You can see a couple columns in addition to the data we wrote have been added, namely:

  • sample_index: 0-indexed index of the sample/row

  • key: a globally unique identifier for the row (it’s actually the Redis key of the sample)

  • timestamp_ms: the UNIX timestamp in milliseconds of the Redis server

For those interested in interrogating data while a stream is ongoing: the ingester writes intermediate files in the form of data_XXXX.parquet in the given output directory while the stream is ongoing, where XXXX is of the form 0000, 0001, … . Each Parquet file represents a disjoint set of data written in ascending sample_index .

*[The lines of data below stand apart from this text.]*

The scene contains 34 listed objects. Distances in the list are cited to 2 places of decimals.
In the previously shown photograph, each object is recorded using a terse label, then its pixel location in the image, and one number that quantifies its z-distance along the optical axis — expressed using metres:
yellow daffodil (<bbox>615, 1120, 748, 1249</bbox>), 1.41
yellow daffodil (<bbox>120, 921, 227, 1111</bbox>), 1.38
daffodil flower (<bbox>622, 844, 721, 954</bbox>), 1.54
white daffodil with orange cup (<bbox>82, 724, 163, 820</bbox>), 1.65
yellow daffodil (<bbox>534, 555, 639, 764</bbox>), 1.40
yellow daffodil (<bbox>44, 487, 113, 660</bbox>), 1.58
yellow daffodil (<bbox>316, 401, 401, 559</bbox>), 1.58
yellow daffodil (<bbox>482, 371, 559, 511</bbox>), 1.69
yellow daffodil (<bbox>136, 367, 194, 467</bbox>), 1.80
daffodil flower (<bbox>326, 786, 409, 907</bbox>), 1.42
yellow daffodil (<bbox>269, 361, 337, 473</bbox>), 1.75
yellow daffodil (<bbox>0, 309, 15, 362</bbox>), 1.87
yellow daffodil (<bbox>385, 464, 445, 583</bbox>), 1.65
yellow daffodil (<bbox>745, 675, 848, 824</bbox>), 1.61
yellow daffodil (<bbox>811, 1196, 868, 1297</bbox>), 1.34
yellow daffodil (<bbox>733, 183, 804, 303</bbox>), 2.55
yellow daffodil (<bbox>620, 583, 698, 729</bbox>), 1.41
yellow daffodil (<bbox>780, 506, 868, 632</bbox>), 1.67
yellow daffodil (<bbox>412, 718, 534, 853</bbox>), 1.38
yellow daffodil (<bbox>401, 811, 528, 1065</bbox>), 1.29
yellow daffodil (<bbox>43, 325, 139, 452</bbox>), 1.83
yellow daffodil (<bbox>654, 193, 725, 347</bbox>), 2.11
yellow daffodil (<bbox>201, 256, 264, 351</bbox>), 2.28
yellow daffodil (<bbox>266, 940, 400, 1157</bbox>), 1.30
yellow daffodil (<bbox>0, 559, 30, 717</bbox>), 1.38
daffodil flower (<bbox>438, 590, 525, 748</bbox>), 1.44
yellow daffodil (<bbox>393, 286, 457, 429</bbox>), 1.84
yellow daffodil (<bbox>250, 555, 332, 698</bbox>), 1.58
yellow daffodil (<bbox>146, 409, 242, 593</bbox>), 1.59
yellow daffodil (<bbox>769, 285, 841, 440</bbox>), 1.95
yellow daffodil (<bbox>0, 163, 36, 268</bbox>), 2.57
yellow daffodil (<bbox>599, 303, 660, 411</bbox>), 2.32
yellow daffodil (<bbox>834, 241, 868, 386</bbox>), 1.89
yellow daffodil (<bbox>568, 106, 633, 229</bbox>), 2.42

Finally, let’s look at the metadata.json and highlight a few key fields:

$> cat river_streams/<your stream name>/metadata.json | jq
{
  "stream_name": "57031e25-ad00-49f6-8e42-3b69a4684fa9",
  "local_minus_server_clock_us": "0",
  "initialized_at_us": "1591593828887568",
  "ingestion_status": "COMPLETED"
}
  • ingestion_status: can be COMPLETED or IN_PROGRESS. Reflects the status of ingesting this particular stream.

  • local_minus_server_clock_us: estimated difference between the local and server (i.e. Redis) clocks in microseconds.

  • initialized_at_us: the local UNIX timestamp in microseconds at which StreamWriter#initialize() was called.